Desert Landscapes and Dynamics
This course is designed as a 15-week 3-hour per week lecture and in-class lab focused on the group-learning of desert landscape processes, its interaction with humans, and dynamics with past and future climates. It focuses on the relative contributions, nature and operation of geomorphological processes in deserts, with case studies of human-physical interactions.
Integrated lecture and lab
University with graduate programs, including doctoral programs
This is a junior-level course with no prerequisites and does not serve as a prerequisite for other courses. Typically 50% of the students will have a science background looking for a geoscience applications course, while the other 50% is made up from the other colleges taking the course to satisfy a general education requirement.

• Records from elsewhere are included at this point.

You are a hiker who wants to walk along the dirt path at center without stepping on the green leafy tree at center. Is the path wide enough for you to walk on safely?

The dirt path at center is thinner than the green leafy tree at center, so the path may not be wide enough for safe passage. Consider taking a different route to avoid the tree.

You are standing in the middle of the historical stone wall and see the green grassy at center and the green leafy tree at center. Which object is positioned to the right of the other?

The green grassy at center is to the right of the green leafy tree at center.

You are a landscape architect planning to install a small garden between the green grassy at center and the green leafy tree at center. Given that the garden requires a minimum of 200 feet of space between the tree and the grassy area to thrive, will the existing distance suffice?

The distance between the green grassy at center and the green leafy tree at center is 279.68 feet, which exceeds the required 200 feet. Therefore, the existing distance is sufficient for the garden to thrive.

Through a combination of seminars, class exercises (producing a course wiki) and lecture, this course will review the current processes that shape desert landscapes and explore how different methods can inform us about what these lands looked like in the past. Through this journey we will highlight the role of biodiversity in these extreme regions and discuss current threats to these fragile yet tolerant ecosystems. Focusing on mainly hot deserts we will explore arid regions around the globe with some focus on US deserts. Lastly we will examine their effects of human activities and the impact of humans on environmental processes and systems.
- Students will be able to evaluate the nature and operation of geomorphological processes in deserts and have an understanding for the relative importance of different process systems.
- They will formulate how physical characteristics limit human activities and be able to predict human-physical interactions within deserts.
- Students will develop excitement about learning the diversity and complexities of desert environments.
- Skills expected to be fostered during this course include: critical analysis of primary research, discovery of group-based wiki creation, peer-teaching and presentation skills.
The course is centered around a wiki that will be developed by the students as a summary of the course curriculum, blog content developed towards a group-based project and host virtual field trips designed to complement in-class content. This will all be set in the framework as a general public resource emphasizing a science journalism writing style and promoting a deep understanding of the course material.
As the course has no prerequisites the use of wiki enables students with different strengths to take command of different parts of its development throughout the curriculum. In addition, the wiki (when properly moderated) provides a strong resource for all students in preparation for any tests (in addition to the assigned textbook). Although I am primarily a field researcher, but there are no deserts near enough to make this course field-based at its intended teaching level so the use of virtual labs (via google earth, NASA imagery and personal videos via YouTube) is the easiest route that gives students a great insight to the desert environment. The addition of a group project is intended to reinforce the wiki-style collaborative learning, while enabling students to develop their communication skills through the assigned seminar.
An Exam worth 20% will be given testing the key curriculum in the course using a combination of multiple-choice and short answer questions.
Group Project and Individual paper worth 30%. The group project includes a 30 minute seminar and summary blog entry on a hazards topic. While, the individual paper will be based on peer-reviewed literature, based on one aspect of the group project topic and be submitted at the end of the semester.
Quizzes and participation are graded at 20%. There are six quizzes that are given online before the beginning of a new section to keep students on top of the reading requirements.
Wiki entries are worth 20%. The Wiki content of each student will be tracked and marked based on a cumulative rubric that balances the grade between original entries and constructive edits. Although students are encouraged to frequently update the wiki, six assignments are spread throughout the semester to help achieve the objectives of this component.
References and Notes:
Arid Zone Geomorphology: Process, Form and Change in Drylands, (Ed.) D.S.G. Thomas, 3rd Edition,Wiley-Blackwell, Chichester. 624p.
This recent rewrite on what was already a key resource for arid region researchers provides the perfect background material for a general introduction course as it blends classic fundamental literature with new exciting developments in research and methodologies.